▶ _Required action_: Line by line, give the data again exactly as it appears.
Dataset content below:
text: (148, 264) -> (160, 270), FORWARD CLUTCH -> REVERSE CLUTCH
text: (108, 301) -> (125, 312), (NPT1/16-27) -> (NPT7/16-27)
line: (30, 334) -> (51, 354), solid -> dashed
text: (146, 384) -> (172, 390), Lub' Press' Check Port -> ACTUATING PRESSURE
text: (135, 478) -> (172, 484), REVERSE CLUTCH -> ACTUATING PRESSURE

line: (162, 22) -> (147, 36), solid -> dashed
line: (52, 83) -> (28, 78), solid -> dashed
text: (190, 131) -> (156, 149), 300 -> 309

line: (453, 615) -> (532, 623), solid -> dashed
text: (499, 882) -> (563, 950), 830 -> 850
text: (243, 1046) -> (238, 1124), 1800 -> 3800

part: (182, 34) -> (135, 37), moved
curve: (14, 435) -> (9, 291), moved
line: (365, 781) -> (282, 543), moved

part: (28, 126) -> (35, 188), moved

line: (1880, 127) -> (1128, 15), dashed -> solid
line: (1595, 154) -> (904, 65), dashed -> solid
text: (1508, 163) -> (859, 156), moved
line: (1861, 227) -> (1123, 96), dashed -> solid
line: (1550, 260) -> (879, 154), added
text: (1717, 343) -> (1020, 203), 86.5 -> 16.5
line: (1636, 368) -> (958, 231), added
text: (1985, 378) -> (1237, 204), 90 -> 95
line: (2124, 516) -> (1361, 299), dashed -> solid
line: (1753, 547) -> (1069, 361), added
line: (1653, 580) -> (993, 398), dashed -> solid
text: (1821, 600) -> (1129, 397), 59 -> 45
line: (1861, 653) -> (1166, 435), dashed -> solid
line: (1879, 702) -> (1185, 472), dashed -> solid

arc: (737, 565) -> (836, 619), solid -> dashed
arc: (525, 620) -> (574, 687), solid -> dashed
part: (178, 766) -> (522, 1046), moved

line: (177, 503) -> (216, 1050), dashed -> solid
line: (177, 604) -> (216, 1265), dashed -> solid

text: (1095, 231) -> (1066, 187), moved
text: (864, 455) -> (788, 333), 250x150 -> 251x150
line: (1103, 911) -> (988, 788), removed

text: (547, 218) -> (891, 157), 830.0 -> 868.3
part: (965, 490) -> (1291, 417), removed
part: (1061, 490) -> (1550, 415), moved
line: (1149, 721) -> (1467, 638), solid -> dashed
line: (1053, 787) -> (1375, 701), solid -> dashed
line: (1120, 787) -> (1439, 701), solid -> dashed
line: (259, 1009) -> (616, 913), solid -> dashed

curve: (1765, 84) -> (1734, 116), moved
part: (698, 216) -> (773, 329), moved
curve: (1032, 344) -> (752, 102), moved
End of Dataset content.
▶ _Task response_:
text: (148, 264) -> (160, 270), FORWARD CLUTCH -> REVERSE CLUTCH
text: (108, 301) -> (125, 312), (NPT1/16-27) -> (NPT7/16-27)
line: (30, 334) -> (51, 354), solid -> dashed
text: (146, 384) -> (172, 390), Lub' Press' Check Port -> ACTUATING PRESSURE
text: (135, 478) -> (172, 484), REVERSE CLUTCH -> ACTUATING PRESSURE

line: (162, 22) -> (147, 36), solid -> dashed
line: (52, 83) -> (28, 78), solid -> dashed
text: (190, 131) -> (156, 149), 300 -> 309

line: (453, 615) -> (532, 623), solid -> dashed
text: (499, 882) -> (563, 950), 830 -> 850
text: (243, 1046) -> (238, 1124), 1800 -> 3800

part: (182, 34) -> (135, 37), moved
curve: (14, 435) -> (9, 291), moved
line: (365, 781) -> (282, 543), moved

part: (28, 126) -> (35, 188), moved

line: (1880, 127) -> (1128, 15), dashed -> solid
line: (1595, 154) -> (904, 65), dashed -> solid
text: (1508, 163) -> (859, 156), moved
line: (1861, 227) -> (1123, 96), dashed -> solid
line: (1550, 260) -> (879, 154), added
text: (1717, 343) -> (1020, 203), 86.5 -> 16.5
line: (1636, 368) -> (958, 231), added
text: (1985, 378) -> (1237, 204), 90 -> 95
line: (2124, 516) -> (1361, 299), dashed -> solid
line: (1753, 547) -> (1069, 361), added
line: (1653, 580) -> (993, 398), dashed -> solid
text: (1821, 600) -> (1129, 397), 59 -> 45
line: (1861, 653) -> (1166, 435), dashed -> solid
line: (1879, 702) -> (1185, 472), dashed -> solid

arc: (737, 565) -> (836, 619), solid -> dashed
arc: (525, 620) -> (574, 687), solid -> dashed
part: (178, 766) -> (522, 1046), moved

line: (177, 503) -> (216, 1050), dashed -> solid
line: (177, 604) -> (216, 1265), dashed -> solid

text: (1095, 231) -> (1066, 187), moved
text: (864, 455) -> (788, 333), 250x150 -> 251x150
line: (1103, 911) -> (988, 788), removed

text: (547, 218) -> (891, 157), 830.0 -> 868.3
part: (965, 490) -> (1291, 417), removed
part: (1061, 490) -> (1550, 415), moved
line: (1149, 721) -> (1467, 638), solid -> dashed
line: (1053, 787) -> (1375, 701), solid -> dashed
line: (1120, 787) -> (1439, 701), solid -> dashed
line: (259, 1009) -> (616, 913), solid -> dashed

curve: (1765, 84) -> (1734, 116), moved
part: (698, 216) -> (773, 329), moved
curve: (1032, 344) -> (752, 102), moved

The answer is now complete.